Palestina || Suaraindependentnews.id – Hamas Dalam Siaran pers Persetujuan otoritas pendudukan Zionis untuk menarik wewenang pengelolaan Masjid Ibrahim dari Kota Hebron, dan mengalihkannya ke apa yang disebut “administrasi sipil pendudukan” di Tepi Barat yang diduduki; merupakan langkah Yudaisasi serius yang ditujukan oleh pemerintah pendudukan terhadap identitas masjid dan identitas Arab dan Islam kota Hebron, serta hak rakyat Palestina dan Muslim di dalamnya.
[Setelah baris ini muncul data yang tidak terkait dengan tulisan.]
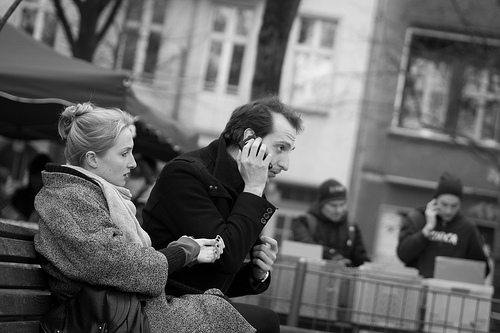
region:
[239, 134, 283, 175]
The phone is black.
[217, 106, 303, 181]
He is talking on the phone.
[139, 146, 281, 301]
The jacket is black.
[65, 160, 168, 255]
She is wearing a scarf.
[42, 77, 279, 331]
They are sitting.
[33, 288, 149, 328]
Her purse is black.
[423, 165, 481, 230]
He is wearing a hat.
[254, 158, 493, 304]
They are standing.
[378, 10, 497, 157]
The tree is bare.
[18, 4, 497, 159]
Windows are on the building.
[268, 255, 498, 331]
a short metal fence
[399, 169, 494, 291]
a man looking at a laptop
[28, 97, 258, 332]
a woman in a coat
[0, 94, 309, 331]
a couple sitting on a bench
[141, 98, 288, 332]
a man talking on the phone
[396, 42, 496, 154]
a pair of windows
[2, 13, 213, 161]
a dark colored awning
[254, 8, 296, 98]
a slightly curved tree trunk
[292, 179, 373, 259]
a man wearing a hat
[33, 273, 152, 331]
a large leather purse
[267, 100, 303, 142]
Caucasian male receding hair line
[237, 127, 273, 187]
mobile phone held up to ear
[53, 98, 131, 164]
long blonde hair tied in ponytail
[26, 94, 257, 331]
woman in elegant clothing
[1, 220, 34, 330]
wooden slats forming bench back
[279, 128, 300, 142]
wrinkled skin on forehead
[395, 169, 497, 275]
person dressed in winter attire talking on mobile phone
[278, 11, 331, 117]
blurred window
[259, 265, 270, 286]
expensive watch worn on wrist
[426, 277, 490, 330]
plastic bin behind fencing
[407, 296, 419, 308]
part of a rail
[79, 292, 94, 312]
part of a sweater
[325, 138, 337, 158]
part of a wall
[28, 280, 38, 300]
back of a bench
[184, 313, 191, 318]
part of a coat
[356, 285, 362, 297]
part of a tank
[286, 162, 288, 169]
nose of a man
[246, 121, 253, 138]
hair of a man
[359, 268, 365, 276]
edge of a tank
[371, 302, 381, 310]
part of a rail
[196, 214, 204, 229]
part of a jacket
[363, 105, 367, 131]
part of a wall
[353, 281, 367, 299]
part of a rail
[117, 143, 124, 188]
face of a woman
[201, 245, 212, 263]
part of a finger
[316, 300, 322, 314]
part of a tank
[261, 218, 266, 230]
part of a button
Ini merupakan perpanjangan dari upaya pendudukan yang gencar untuk menguasai tanah dan tempat-tempat suci di seluruh Tepi Barat yang diduduki dan Yerusalem.
Keputusan ini merupakan tantangan terang-terangan terhadap keputusan Organisasi “UNESCO” yang mendaftarkan Masjid Ibrahim dan Kota Tua Hebron dalam daftar warisan dunia yang terancam punah.
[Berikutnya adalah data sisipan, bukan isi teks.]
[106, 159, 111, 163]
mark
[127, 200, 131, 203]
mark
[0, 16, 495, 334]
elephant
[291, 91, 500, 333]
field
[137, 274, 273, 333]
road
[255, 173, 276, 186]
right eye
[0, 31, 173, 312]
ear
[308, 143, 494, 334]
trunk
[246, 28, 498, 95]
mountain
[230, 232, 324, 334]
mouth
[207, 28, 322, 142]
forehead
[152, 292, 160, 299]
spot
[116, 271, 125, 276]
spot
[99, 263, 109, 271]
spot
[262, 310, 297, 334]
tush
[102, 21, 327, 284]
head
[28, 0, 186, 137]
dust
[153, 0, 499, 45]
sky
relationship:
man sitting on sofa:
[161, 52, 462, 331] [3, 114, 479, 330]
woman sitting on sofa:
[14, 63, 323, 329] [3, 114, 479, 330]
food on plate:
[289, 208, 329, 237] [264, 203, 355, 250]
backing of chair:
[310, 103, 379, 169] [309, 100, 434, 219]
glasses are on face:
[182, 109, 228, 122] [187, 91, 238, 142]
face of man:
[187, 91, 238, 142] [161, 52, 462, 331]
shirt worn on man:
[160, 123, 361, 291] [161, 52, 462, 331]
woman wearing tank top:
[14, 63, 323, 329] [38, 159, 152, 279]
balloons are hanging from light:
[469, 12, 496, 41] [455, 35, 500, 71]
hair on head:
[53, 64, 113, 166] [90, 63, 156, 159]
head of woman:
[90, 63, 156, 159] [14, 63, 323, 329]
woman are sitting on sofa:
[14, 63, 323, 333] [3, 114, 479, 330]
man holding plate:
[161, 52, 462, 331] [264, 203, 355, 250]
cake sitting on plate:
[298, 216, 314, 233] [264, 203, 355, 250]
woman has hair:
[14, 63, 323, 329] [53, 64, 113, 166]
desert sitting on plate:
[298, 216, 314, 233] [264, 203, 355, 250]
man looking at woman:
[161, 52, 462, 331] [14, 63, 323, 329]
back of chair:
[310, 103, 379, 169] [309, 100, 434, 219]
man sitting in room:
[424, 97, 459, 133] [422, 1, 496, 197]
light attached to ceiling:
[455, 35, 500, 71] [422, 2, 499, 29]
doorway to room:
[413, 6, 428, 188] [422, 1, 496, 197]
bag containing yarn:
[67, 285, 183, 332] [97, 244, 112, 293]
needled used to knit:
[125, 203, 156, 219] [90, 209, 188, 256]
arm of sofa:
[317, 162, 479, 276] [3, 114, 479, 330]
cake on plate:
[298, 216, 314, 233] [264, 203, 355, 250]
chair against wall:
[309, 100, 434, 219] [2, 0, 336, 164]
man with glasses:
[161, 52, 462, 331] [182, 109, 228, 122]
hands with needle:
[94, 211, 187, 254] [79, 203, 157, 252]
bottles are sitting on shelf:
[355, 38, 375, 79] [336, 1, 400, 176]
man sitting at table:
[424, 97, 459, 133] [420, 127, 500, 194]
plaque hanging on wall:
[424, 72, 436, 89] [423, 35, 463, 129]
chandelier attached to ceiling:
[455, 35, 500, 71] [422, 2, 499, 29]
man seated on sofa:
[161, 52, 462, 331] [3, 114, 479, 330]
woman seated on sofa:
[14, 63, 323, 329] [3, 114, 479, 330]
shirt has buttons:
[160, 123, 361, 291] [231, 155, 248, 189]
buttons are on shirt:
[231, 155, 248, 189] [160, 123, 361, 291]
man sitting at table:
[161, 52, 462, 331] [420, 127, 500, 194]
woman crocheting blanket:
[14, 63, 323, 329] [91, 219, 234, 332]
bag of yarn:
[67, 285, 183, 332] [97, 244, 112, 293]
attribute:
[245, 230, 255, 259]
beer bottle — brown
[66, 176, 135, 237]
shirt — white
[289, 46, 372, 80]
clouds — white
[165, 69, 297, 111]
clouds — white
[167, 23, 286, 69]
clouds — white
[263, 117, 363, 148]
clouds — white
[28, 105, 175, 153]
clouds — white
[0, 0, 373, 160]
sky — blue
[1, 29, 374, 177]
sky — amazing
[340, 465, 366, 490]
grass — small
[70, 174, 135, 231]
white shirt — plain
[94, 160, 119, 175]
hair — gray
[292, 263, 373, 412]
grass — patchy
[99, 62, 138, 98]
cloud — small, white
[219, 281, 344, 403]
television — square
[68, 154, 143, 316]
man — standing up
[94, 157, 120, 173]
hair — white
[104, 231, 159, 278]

Kami meminta masyarakat internasional, Organisasi Kerjasama Islam, Liga Arab, dan semua lembaga hak asasi manusia dan organisasi internasional, terutama “UNESCO”, untuk mengambil tindakan untuk menghentikan serangan pemerintah pendudukan teroris, dan menentang proyek-proyek Yudaisasi dan kontrol berbahaya yang menghadapi tempat-tempat suci Islam dan Kristen di Palestina.
Kebijakan pendudukan untuk memaksakan fakta di lapangan tidak akan mengubah apa pun dari realitas sejarah dan hukum; Masjid Ibrahim adalah masjid Islam murni, dan Kota Hebron selalu dan akan tetap menjadi kota Arab Palestina yang luar biasa, dan rakyat Palestina kami akan menghadapi rencana ini dengan ketabahan dan keteguhan.
Oleh Gerakan Perlawanan Islam – Hamas Kamis: 12 Rabi’ al-Awwal 1447 H. Sesuai dengan: 01 Januari / Januari 2026 M.